*Texto*:
--
Al menos ese rato lo fui

Señalé su libro, el ejemplar que llevaba entre las manos -recargado sobre ambas piernas- y se señaló a sí mismo, como preguntando: ¿Yo?

Asentí.

Luego lo volví a señalar, con el índice, al libro, y alcé el pulgar. Litoral del tiempo, de Margarita Paz Paredes. Un trabajo poético chingoncísimo, quise decirle, orita al final de la presentación, pensé, pero se fue un poco antes. Vi al joven ponerse de pie, darnos la espalda e irse.

Supuse que algo lo habría ofendido. Quizá el ofensivo título del relato que leí y que involucraba al ficticio, aunque basado en el real, Dok.

Iniciamos media hora más tarde de lo previsto y ni así se apareció mi padre.

Se aparecieron, en cambio, mis amigos, de distintas latitudes y contextos. Especialmente los que compartieron conmigo la mesa: Zindy, Edmundo, Abraham, a quienes admiro y aprecio y quienes son excesivamente generosos conmigo.

Y aunque en torno a ellos me sentí protegido, no dejé de sentirme nervioso y titubeé, repetí cosas. Dije alguna que otra estupidez. Y mejor me puse a leer.

Leí casi treinta minutos.

Me disculpé tres veces por hacerlo.

Miré si llegaba mi padre: no llegaba.

Miré la rosa que Zindy puso para engalanar la mesa. Una rosa preciosa, gigante, abierta, que quise llevarme, pero había más presentaciones después de esta donde la rosa tenía que estar.

Leí, insisto, casi treinta minutos, cuando pude haber leído casi diez. Si hubiese escrito algo.

Si hubiese escrito algo para la ocasión. Suelo pensar que hay veces en que no lo amerita, en que es mejor conversar, hablar desde el ronco pecho (y mirar a los ojos a los lectores, dije), pero hay otras en las que es mejor escribir porque se me van las ideas, se me van detalles que habría querido decir y por los cuales me devoran los nervios. El pinshi estrés.
--
*Datos extraídos*:
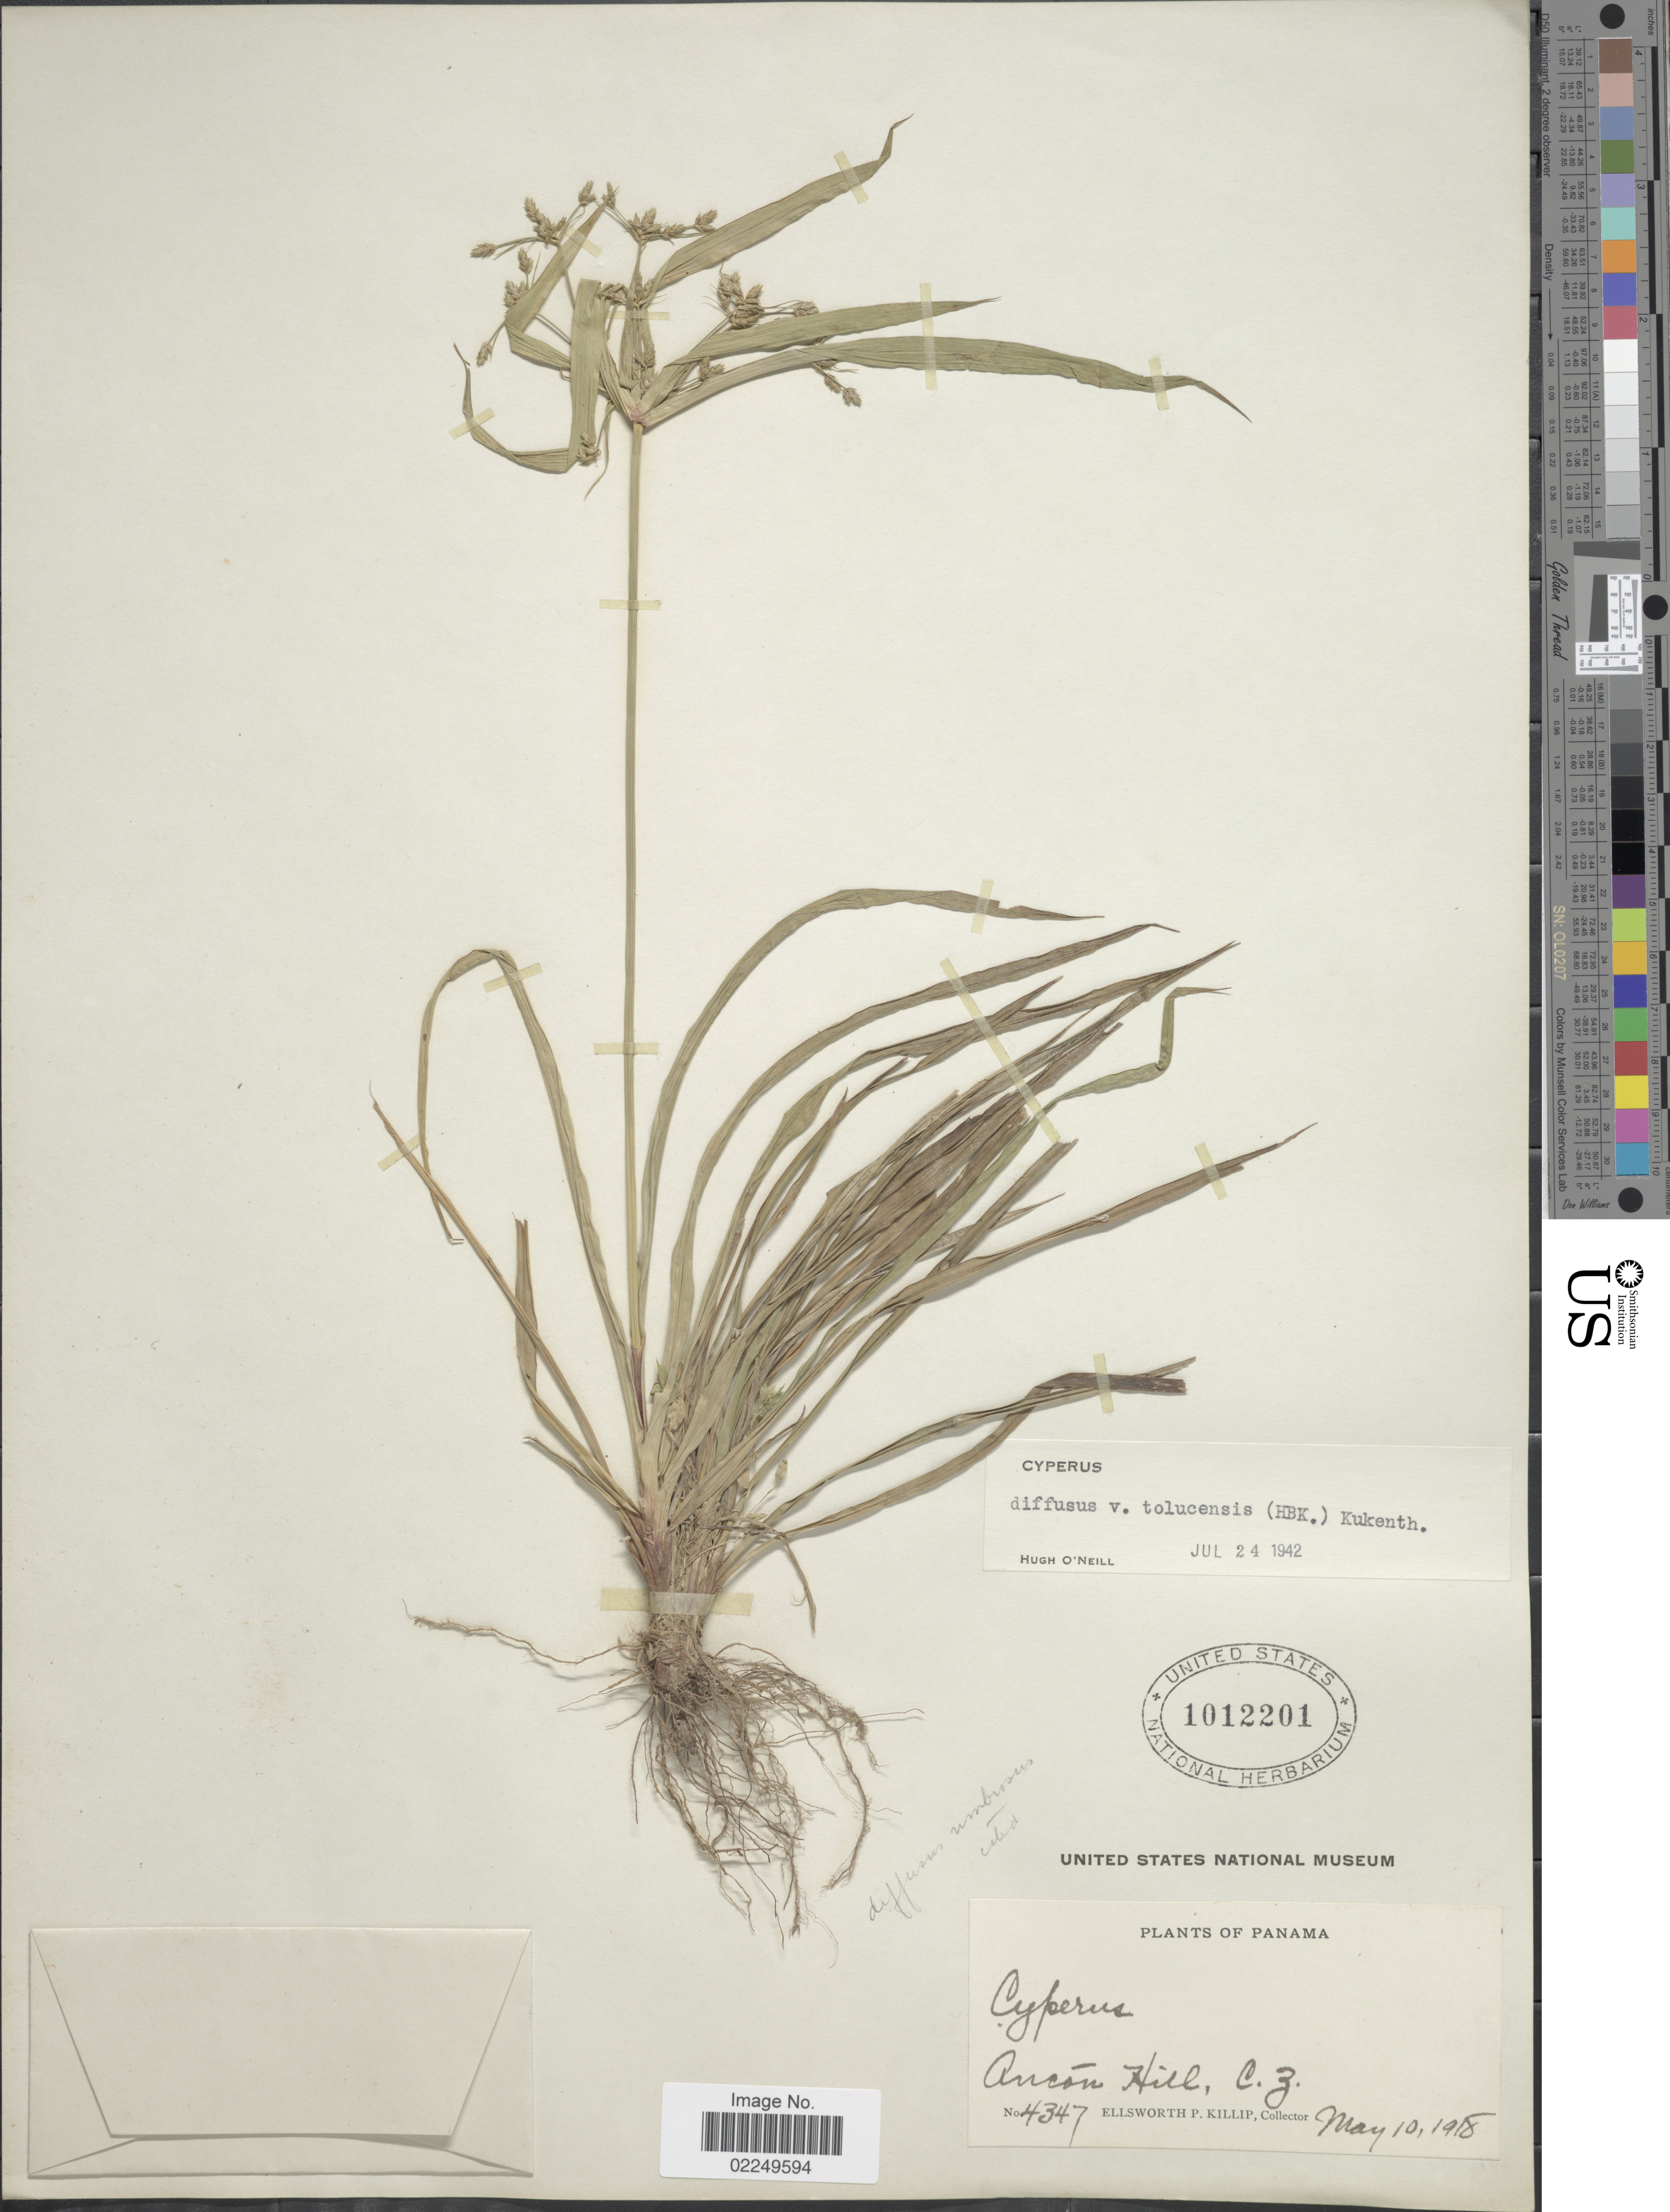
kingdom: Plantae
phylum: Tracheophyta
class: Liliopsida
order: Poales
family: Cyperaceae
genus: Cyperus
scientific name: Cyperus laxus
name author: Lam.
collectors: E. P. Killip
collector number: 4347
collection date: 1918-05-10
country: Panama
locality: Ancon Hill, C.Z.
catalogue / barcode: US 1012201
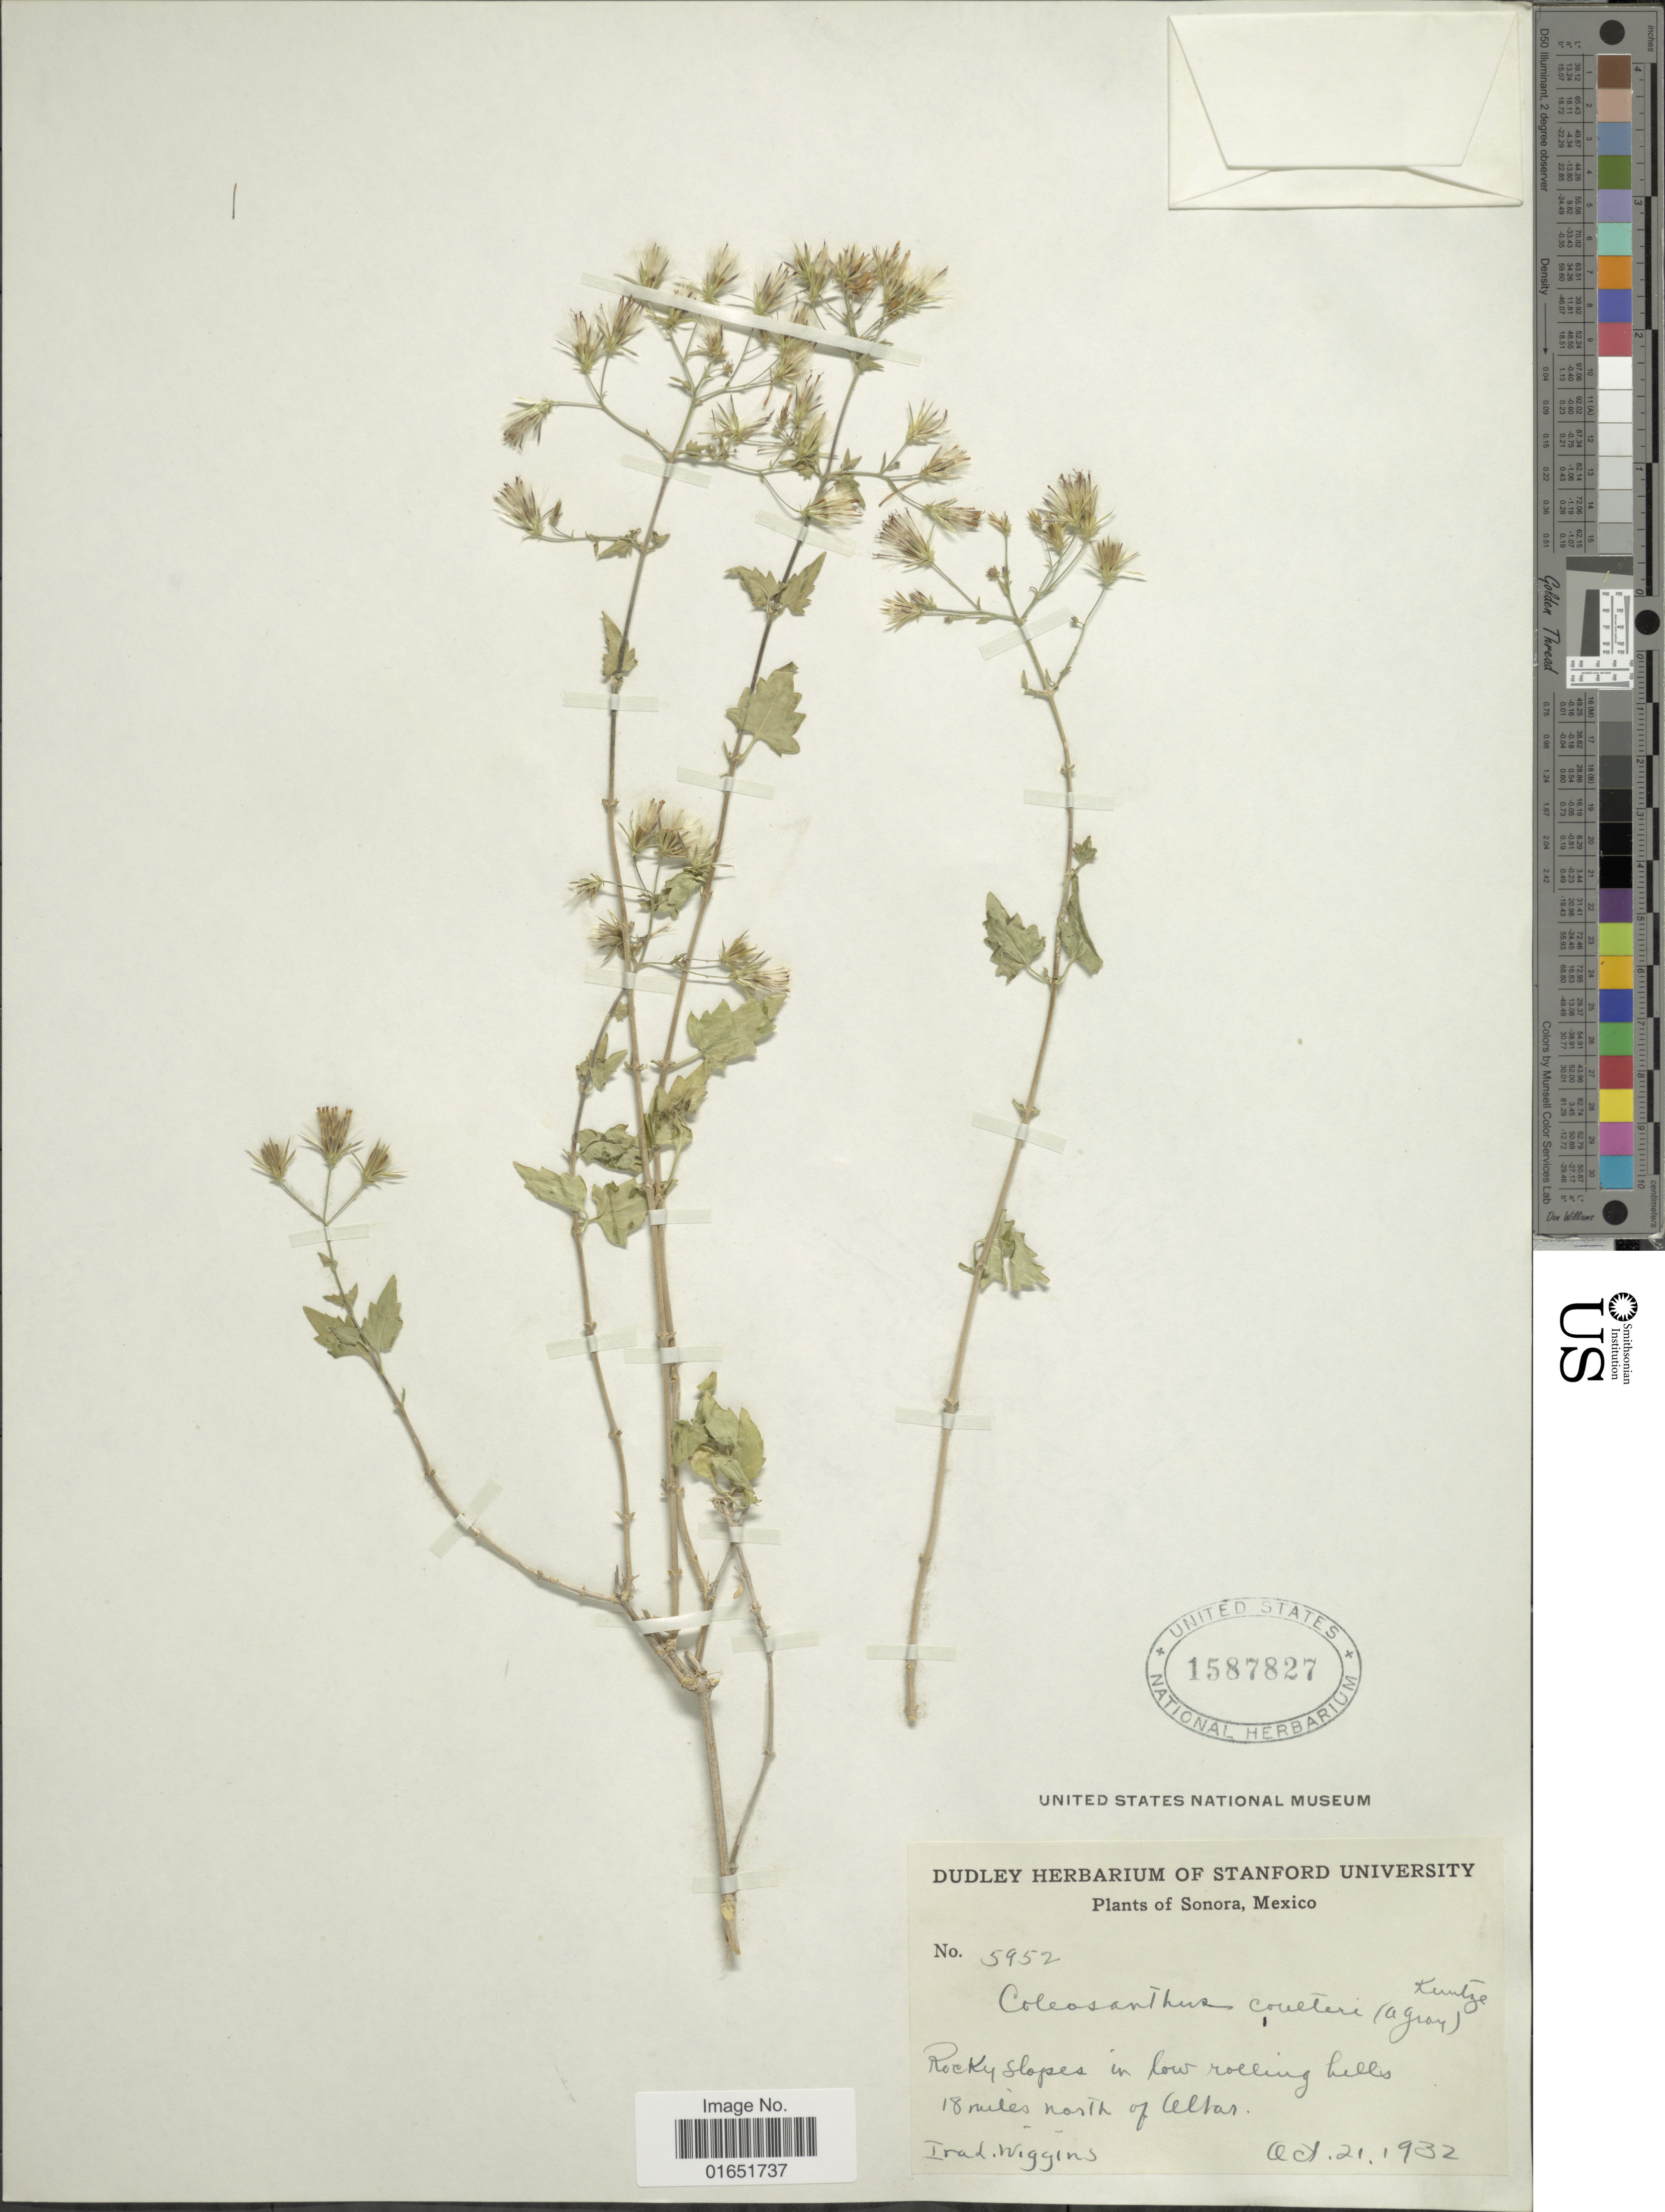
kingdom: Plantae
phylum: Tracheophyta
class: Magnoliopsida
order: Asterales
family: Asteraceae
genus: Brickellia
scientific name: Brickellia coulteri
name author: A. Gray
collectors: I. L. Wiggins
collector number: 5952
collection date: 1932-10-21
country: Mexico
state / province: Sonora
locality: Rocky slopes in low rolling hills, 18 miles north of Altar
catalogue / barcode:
--
*Objetivo del ejercicio*:
Contesta estas preguntas a partir del texto.
1. ¿Qué libro llevaba el joven entre las manos?
2. ¿Con cuánto retraso respecto a lo previsto comenzó la presentación?
3. ¿Cuántas veces se disculpó el narrador por leer?

*La respuesta*:
1. Litoral del tiempo, de Margarita Paz Paredes.
2. Media hora.
3. Tres veces.